Congress also allotted $580 million for Yucca Mountain, the federal government’s choice for storage of the nation’s high-level radioactive waste (HCN, 8/5/02: Yucca heads for the courts). Of that, $55 million will go toward transportation studies. "This Congress will rue the day it got in bed with the nuclear industry," Rep. Shelley Berkley, D-Nev., told her colleagues.
That same water and energy spending bill also contains a provision to keep water out of the Middle Rio Grande: A rider added to the bill by Sen. Pete Domenici, R-N.M., prevents the U.S. Bureau of Reclamation from using San Juan-Chama water to keep the Rio Grande flowing for the endangered silvery minnow.
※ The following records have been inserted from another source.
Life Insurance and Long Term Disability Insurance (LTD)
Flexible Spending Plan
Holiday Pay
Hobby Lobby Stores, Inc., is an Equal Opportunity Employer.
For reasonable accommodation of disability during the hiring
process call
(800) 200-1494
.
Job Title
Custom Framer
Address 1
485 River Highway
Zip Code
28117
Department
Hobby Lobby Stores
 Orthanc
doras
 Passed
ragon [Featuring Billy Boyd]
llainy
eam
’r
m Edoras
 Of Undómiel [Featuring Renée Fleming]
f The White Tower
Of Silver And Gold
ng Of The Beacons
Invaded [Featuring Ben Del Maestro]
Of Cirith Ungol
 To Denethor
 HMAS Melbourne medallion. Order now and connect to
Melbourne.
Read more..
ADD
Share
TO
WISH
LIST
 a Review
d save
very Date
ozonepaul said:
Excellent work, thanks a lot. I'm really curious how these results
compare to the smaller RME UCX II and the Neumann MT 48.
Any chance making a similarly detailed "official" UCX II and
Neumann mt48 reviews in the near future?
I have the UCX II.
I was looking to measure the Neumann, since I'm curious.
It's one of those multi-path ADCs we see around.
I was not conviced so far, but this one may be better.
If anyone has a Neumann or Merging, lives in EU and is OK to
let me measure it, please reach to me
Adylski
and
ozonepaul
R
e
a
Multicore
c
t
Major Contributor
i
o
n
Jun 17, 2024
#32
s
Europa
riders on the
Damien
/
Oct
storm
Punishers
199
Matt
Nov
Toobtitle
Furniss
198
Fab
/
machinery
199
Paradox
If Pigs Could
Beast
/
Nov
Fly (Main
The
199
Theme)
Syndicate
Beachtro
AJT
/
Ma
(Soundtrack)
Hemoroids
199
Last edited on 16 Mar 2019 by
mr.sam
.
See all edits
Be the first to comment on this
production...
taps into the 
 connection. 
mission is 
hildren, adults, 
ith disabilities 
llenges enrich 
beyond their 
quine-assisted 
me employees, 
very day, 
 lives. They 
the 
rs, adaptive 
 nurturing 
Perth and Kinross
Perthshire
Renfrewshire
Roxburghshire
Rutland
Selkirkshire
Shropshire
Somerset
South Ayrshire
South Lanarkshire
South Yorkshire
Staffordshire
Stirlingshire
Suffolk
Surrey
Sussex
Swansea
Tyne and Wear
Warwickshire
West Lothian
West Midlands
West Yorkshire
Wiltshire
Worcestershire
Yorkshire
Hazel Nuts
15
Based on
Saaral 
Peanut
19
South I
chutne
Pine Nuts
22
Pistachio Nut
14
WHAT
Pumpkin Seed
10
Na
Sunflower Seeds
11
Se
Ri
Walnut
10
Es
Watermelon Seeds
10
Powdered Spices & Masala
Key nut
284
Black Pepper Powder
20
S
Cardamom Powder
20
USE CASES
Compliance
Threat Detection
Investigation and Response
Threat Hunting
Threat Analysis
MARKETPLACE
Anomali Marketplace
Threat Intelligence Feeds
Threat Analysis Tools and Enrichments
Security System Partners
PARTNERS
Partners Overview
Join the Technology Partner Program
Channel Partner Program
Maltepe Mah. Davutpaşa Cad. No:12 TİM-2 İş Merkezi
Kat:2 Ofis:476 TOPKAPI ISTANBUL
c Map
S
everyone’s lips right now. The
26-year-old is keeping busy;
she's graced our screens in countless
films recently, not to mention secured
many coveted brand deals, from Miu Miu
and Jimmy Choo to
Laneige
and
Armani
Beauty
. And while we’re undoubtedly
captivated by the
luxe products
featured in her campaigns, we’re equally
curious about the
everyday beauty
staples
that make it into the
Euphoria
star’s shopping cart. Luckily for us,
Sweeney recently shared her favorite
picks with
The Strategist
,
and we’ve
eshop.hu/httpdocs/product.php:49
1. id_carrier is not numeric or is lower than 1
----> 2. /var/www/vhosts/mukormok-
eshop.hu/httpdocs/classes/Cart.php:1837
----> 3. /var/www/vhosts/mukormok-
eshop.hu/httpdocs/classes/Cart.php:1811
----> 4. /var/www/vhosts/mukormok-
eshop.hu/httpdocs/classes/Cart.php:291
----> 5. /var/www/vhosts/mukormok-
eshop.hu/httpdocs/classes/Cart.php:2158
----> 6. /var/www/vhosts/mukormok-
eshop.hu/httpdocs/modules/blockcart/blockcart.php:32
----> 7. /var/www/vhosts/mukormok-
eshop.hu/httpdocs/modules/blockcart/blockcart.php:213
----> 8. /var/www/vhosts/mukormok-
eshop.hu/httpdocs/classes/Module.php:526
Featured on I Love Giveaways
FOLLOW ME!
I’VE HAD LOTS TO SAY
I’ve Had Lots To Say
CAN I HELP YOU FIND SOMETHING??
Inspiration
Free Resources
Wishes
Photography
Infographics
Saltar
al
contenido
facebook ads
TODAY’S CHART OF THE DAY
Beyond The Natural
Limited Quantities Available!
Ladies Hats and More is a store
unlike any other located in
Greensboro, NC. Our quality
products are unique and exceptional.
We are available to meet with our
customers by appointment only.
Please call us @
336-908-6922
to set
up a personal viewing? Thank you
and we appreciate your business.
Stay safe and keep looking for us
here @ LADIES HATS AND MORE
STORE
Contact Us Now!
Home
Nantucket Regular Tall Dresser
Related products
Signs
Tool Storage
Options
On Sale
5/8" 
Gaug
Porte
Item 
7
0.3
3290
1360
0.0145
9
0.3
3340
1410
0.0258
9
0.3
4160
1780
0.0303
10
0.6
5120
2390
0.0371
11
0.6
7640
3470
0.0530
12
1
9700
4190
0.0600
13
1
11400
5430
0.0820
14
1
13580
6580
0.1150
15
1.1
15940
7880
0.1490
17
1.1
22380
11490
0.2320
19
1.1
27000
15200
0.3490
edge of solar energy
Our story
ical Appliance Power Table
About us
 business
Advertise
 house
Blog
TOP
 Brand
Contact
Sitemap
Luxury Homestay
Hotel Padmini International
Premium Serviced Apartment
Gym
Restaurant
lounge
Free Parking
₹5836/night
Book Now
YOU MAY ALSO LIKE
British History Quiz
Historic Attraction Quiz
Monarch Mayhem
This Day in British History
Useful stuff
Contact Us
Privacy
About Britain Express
Though the minnows won’t get any water, biologists will get about $7 million to study them (HCN, 8/4/03: Truce remains elusive in Rio Grande water fight).
Congress also passed the Defense spending bill, which gives the military $401 billion and grants the Pentagon exemptions from the Endangered Species Act and the Marine Mammal Protection Act (HCN, 3/31/03: While the nation goes to war, the Pentagon lobs bombs at the environment). Now, the military can designate its own version of critical habitat for endangered species, without oversight from the U.S. Fish and Wildlife Service, and the Navy can redefine "harassment" of marine mammals.
And sadly, one of the West’s mangy mascots has gone to the great boneyard in the sky: The Auditor, the dreadlocked canine who lived for 17 years at Butte, Montana’s Berkeley Pit — one of the nation’s biggest Superfund sites — died peacefully in his doghouse last month (HCN, 12/9/02: Like Butte, a lonely dog hangs on).